The Chitties of Melaka, or Hindu Indian Peranakans, present another a rather different story of acculturation, hybridization, and negotiation. While there were many marriages between cousins within the Chitty community, there seemed to have been a significant trend towards marrying outside the community, with Indians, Chinese, and other ethnic communities. Chitty culture, through intermarriages and the local Malay world environment, became increasingly hybrid, from the architectural style of their homes to their food, dress, language, and performing arts, with the Peranakan Chinese of Melaka playing an important role as what Pillai calls “cultural intermediaries” in some of these processes. He focuses on the spatial environment of Kampong Chitty as the anchor and embodiment of this Chitty identity through the houses and the temples. The threats to this ethnic space has led to attempts to secure bumiputera status for the community, at a time when other non-Muslim Malaysian communities were being granted such status.
This “quest for bumiputera status” can also be seen among the Portuguese Eurasians of Melaka. Like the case of the Chitties, Pillai focuses on the inhabitants in the Portuguese Settlement, outside Melaka town. Like the Chitties, the Portuguese Eurasian culture has become increasingly diverse and mixed, through interaction, acculturation and intermarriage with different ethnic communities. Religion, too, played an important role in identity maintenance over time. Likewise, the challenge to their settlement in the face of land acquisition for development, has led to various strategies, from the linking of the community to place, and the pushing for the recognition of the Portuguese Eurasian community as bumiputera.

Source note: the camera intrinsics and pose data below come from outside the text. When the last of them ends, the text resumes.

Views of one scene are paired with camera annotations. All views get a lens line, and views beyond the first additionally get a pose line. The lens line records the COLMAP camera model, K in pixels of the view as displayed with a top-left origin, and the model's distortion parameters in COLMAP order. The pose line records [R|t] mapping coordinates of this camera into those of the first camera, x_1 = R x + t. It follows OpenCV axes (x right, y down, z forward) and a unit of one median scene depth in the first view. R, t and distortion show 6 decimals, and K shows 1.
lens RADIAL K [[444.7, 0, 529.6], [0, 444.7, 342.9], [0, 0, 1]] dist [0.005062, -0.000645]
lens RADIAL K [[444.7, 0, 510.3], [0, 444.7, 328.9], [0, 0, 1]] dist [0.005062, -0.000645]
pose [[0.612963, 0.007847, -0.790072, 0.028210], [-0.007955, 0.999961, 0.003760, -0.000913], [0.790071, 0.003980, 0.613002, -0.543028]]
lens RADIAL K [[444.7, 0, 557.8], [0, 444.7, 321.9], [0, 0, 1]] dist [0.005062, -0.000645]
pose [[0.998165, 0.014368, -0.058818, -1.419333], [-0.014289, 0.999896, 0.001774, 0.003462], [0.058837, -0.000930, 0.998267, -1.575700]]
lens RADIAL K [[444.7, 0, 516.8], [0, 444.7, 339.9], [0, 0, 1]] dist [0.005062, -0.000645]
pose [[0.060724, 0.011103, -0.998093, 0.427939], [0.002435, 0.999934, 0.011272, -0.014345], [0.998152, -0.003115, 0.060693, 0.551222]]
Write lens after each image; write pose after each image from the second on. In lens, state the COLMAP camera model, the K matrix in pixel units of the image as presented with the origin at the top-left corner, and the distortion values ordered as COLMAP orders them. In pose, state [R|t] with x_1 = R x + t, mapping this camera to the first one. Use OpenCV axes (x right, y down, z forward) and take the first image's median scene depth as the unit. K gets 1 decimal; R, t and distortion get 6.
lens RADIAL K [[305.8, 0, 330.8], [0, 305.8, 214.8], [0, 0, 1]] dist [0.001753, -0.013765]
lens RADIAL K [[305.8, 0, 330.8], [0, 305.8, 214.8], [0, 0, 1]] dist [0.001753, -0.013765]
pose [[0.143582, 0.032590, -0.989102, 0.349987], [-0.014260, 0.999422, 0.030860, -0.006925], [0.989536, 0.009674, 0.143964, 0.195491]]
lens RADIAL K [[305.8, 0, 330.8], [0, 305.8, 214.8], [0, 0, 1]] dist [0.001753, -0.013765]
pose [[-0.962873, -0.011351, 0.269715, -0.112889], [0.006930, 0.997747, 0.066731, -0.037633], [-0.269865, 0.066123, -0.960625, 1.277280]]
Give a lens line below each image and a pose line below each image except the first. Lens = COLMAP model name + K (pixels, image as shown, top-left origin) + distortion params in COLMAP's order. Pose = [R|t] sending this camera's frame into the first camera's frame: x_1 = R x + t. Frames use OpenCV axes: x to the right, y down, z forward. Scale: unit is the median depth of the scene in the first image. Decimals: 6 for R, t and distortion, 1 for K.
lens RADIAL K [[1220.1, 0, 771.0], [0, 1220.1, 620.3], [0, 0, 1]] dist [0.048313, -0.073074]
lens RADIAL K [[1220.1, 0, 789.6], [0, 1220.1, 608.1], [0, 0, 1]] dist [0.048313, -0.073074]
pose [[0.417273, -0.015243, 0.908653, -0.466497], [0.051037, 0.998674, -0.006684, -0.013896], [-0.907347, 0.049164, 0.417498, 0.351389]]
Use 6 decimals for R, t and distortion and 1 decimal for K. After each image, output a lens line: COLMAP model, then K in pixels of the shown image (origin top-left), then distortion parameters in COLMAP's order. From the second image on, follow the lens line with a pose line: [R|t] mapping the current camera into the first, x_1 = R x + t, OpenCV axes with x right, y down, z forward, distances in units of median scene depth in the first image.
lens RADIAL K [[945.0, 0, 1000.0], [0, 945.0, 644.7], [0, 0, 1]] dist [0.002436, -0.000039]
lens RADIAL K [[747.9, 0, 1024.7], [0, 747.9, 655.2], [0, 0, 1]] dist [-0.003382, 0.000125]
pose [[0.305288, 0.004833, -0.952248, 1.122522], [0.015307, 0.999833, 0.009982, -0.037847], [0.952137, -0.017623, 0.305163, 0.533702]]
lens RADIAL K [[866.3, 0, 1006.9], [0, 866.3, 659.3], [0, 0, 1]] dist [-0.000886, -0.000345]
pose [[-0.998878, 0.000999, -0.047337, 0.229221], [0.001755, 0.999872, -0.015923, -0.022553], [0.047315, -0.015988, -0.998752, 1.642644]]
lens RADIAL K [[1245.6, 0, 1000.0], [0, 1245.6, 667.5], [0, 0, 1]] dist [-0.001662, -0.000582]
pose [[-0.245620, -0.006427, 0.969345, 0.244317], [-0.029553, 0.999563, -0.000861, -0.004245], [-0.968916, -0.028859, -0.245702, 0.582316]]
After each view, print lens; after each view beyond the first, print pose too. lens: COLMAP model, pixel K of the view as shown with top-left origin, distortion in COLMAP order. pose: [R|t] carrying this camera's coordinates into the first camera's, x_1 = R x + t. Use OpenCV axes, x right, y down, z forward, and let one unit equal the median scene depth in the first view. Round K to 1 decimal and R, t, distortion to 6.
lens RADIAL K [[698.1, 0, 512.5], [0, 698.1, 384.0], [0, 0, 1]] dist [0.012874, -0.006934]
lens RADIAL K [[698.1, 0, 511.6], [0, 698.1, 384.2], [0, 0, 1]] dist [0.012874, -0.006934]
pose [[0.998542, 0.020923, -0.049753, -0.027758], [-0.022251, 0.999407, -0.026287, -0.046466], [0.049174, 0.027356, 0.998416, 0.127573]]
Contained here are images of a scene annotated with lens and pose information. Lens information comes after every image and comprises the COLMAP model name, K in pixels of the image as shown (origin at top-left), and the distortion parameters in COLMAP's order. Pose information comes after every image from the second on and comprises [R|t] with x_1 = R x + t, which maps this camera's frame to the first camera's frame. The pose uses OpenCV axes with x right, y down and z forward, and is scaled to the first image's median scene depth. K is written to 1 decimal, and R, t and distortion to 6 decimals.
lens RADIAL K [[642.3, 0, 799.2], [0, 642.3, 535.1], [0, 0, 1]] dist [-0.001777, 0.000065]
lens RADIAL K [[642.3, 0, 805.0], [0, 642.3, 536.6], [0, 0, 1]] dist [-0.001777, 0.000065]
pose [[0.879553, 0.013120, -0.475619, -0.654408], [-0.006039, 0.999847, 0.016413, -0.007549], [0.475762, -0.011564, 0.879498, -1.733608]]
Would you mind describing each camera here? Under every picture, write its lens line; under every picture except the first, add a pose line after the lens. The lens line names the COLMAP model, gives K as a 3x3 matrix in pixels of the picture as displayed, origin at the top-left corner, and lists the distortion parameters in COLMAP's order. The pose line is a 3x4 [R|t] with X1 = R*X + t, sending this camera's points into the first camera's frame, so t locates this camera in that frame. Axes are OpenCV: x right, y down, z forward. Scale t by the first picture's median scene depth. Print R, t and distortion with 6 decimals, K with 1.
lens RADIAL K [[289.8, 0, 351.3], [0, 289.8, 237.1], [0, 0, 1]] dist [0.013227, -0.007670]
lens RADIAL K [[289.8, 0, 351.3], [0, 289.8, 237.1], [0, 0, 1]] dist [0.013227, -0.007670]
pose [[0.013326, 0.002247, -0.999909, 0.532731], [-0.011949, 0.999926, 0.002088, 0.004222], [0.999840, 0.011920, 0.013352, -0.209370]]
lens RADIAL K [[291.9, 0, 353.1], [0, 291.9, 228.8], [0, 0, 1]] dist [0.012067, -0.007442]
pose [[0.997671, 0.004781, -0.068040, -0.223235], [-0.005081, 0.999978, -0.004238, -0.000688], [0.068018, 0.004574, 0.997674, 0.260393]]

Pillai’s discussion of the Chinese Peranakans of Trengganu shifts the focus from the western coast of the peninsula to the less-studied east. While there is acculturation to the Malay cultural environment, in the form of dress, language, and architecture, there has been relatively little assimilation, except for some Chinese Peranakans becoming Malay through conversion after marriage. Religion played an important role in identity-maintenance, along with increasing appeal of Mandarin-medium primary schools. Identifying key spaces within the state of Chinese Peranakan community formation, Pillai also noticed how these populations traversed rural settlements and certain urban contexts in Trengganu, such as Kampong Tirok.
The final case study examines the Baweanese, who among all the above-mentioned communities were the closest culturally to the Malay community. Economic factors had played important roles in stimulating Baweanese migration to the Malay world region (including Riau, Sumatra, Borneo, and the peninsula), with religion also playing an important dimension. While there were cultural differences, and various communities in the peninsula retained their Baweanese identity, intermarriage, education, and state bumiputra policies saw a growing assimilation to Malay identity, especially among second generation migrants.
Ultimately, as his conclusion and introduction shows, Pillai’s book is not just an academic exercise, but broader effort to transcend the existing racial politics in Malaysia. Emphasizing hybridity and mixing, as evidenced by these communities, reflects the need to “embrace diversity through more inclusive policies” (p. 208); and this, as Professor Shad Saleem Faruqi puts it in the appendix, may pave the way towards a “shared Malaysian Destiny”.